Traditional libraries collect physical materials and organize them to make them available for users. In the same way, digital libraries collect and organizes digital materials. It makes them available on the internet, although some early ones comprised collections of CD-ROMs and current ones can use portable e-book readers.
Also, even though many libraries make their unique materials (manuscript collections and the like) available online, they are not digital libraries. Digital libraries transcend the collections of any one physical library and exist only online.
Digital libraries have only existed for about 30 years, but they arose from so many different sources that it’s impossible to trace their history in a straight line. They are bound up in the history of the internet, too.
Some internet history
Nowadays, everyone is familiar with the World Wide Web. It’s the most common way of using the internet. But the internet isn’t the same thing as the World Wide Web. In the beginning, the internet existed for exchange of information within the military and educational researchers. It started in the late 1960s. At that time, all computers were mainframes. Computer scientists were just beginning to learn how to link them together in networks.

******

• What you will do
[a] In the digital libraries text, transcribe everything from "Also, even though" down to "the internet, too.".
[b] List every means the digital libraries text names through which digital libraries make or have made their materials available.
[c] Take the digital libraries text further, starting right after its final sentence.
The records that come next are drawn from a separate source.

******

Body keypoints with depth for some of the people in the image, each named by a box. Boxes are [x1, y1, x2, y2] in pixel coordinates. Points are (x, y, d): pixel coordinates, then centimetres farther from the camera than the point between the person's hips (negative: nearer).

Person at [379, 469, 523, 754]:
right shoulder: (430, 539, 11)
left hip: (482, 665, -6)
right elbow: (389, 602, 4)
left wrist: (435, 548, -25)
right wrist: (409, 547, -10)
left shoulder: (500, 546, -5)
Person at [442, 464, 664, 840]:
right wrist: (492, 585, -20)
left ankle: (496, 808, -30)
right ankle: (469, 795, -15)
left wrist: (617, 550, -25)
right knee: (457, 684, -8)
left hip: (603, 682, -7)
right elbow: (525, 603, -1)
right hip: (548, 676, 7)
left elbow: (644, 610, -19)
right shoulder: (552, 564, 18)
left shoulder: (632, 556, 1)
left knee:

******

• Answers to this exercise
[a]
Also, even though many libraries make their unique materials (manuscript collections and the like) available online, they are not digital libraries. Digital libraries transcend the collections of any one physical library and exist only online.
Digital libraries have only existed for about 30 years, but they arose from so many different sources that it’s impossible to trace their history in a straight line. They are bound up in the history of the internet, too.

[b] The internet, collections of CD-ROMs, and portable e-book readers.

[c]
By 1986, the internet connected computers all over the world. Unfortunately, there was no good way to find what information existed on any of them. Once anyone located it, retrieving information from another computer required using the primitive and awkward File Transfer Protocol. The Internet Engineering Task Force formed in that year to decide how the internet should operate.
At its 1992 meeting, various speakers presented possible breakthroughs. Tim Berners-Lee proposed the World Wide Web, which would connect pages on one computer to pages on another using hyperlinks. He hadn’t actually designed it yet.
The next day Mark McCahill, manager of the Microcomputer Center at the University of Minnesota, and programmer Farhad Anklesaria explained the Gopher project. It, too, used hyperlinks, but it was already working. At first Gopher seemed the more likely to succeed.
The brief reign of Gopher
When McCahill started working at the University of Minnesota, mainframe computers ruled. Microcomputers (such as IBM’s Personal Computer and Apple’s Macintosh) seemed like toys. When the university wanted to network its computers, a committee drew up a list of expectations, including requiring the mainframe, but no code for accomplishing it.
Anklesaria put together a new protocol on a Mac using programs to use one as a server and others as clients. A simple menu allowed users to point and click Because modems were so slow at the time, it was text only. It had a full-text search engine. They called their idea Gopher, the university’s mascot. A gopher is a mammal that digs. And a go-fer goes to fetch something. It took the team about three weeks to write the software.
The university’s committee reacted to their presentation with outrage. Although the idea fulfilled all the committee’s requirements, the server-client setup enabled anyone with a PC to use it. It bypassed the university’s central authority. The committee forbid the Gopher team from further work on the project.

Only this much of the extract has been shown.